Externally managed groups in Atlassian are groups whose membership is controlled outside Atlassian, usually through an identity provider and SCIM, so local admins should review what the group grants but route membership changes to the identity owner.
Why this matters
Externally managed groups create a boundary between discovery and action. Jira admins may see that a group grants product access or project permissions, but the durable membership change may belong to the IdP owner.
For the query externally managed groups Atlassian, the useful answer should help an admin decide what to check now, which rows to hold out, and which proof should survive after the change. That is why this page stays inside a narrow operational boundary instead of becoming a general governance essay.
Working scenario
A group named Engineering-Jira-Users appears in Atlassian and grants Jira access. It is read-only because it syncs from the identity provider. The local admin can review its impact, but the identity team must approve and make membership changes.

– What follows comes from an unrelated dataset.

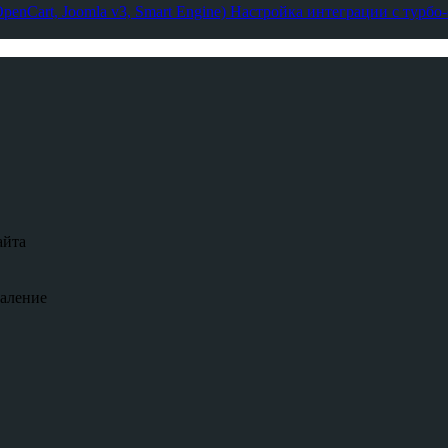
enCart, Joomla v3, Smart Engine)
Настройка интеграции с турбо
айта
даление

Recognize the ownership boundary
If the group is synced or read-only, the local admin should not treat it like an ordinary Atlassian group. The review can explain impact, but the identity owner controls membership.
Review what the group grants
Externally managed does not mean irrelevant. The group may grant app access, admin privileges, or Jira project permissions. Before routing a case out, capture what the group actually affects.

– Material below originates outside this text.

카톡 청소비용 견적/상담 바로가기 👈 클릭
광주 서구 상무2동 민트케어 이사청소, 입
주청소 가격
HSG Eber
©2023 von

Keep local default groups separate
A default Atlassian group can coexist with synced IdP groups. Cleanup gets confusing when admins treat both as the same source just because both appear on a user's profile.
Document the handoff
A useful route-out includes group name, source, access impact, user or population affected, requested decision, and the identity owner. That evidence makes the handoff actionable.
Review usage before group cleanup
If the group itself is being retired or replaced, inspect where it is referenced before deletion or rename. Externally managed membership is only one part of the risk.
Decision table
| Signal | What to verify | Decision or evidence |
|---|---|---|
| Group is read-only or synced | Confirm provisioning source and identity owner. | Route membership changes to the IdP owner with access-impact evidence. |
| Group grants Jira product access | Check app access settings and whether the group contributes to billable access. | Review license impact and route membership change to the owner if synced. |
| Group appears in project permissions | Trace permission schemes, project roles, and global permissions where relevant. | Use impact evidence before asking the identity owner to change membership or retire the group. |
| Group conflicts with a default or built-in group name | Check naming, sync behavior, and Atlassian guidance on group conflicts. | Resolve naming at the source of ownership rather than patching locally. |
| Group is being replaced | Confirm old and new group usage before moving membership. | Build a migration evidence pack and approve cleanup only after references are understood. |
Common mistakes
Most cleanup errors happen when an admin treats a partial signal as a complete answer. These are the failure modes to watch for on this topic:
- Trying to edit synced group membership locally.
- Assuming externally managed groups cannot create license waste.
- Ignoring where a synced group is used in Jira permissions.
- Mixing default-group cleanup with IdP-group cleanup.
- Routing a case to identity without evidence of what the group grants.
Checklist
- Confirm whether the group is local or externally managed.
- Identify the identity owner before requesting membership changes.
- Review product access, admin access, and project references separately.
- Check whether a local default group also grants access.
- Preserve evidence when routing the change out of local admin work.
- Review group usage before delete, rename, or replacement.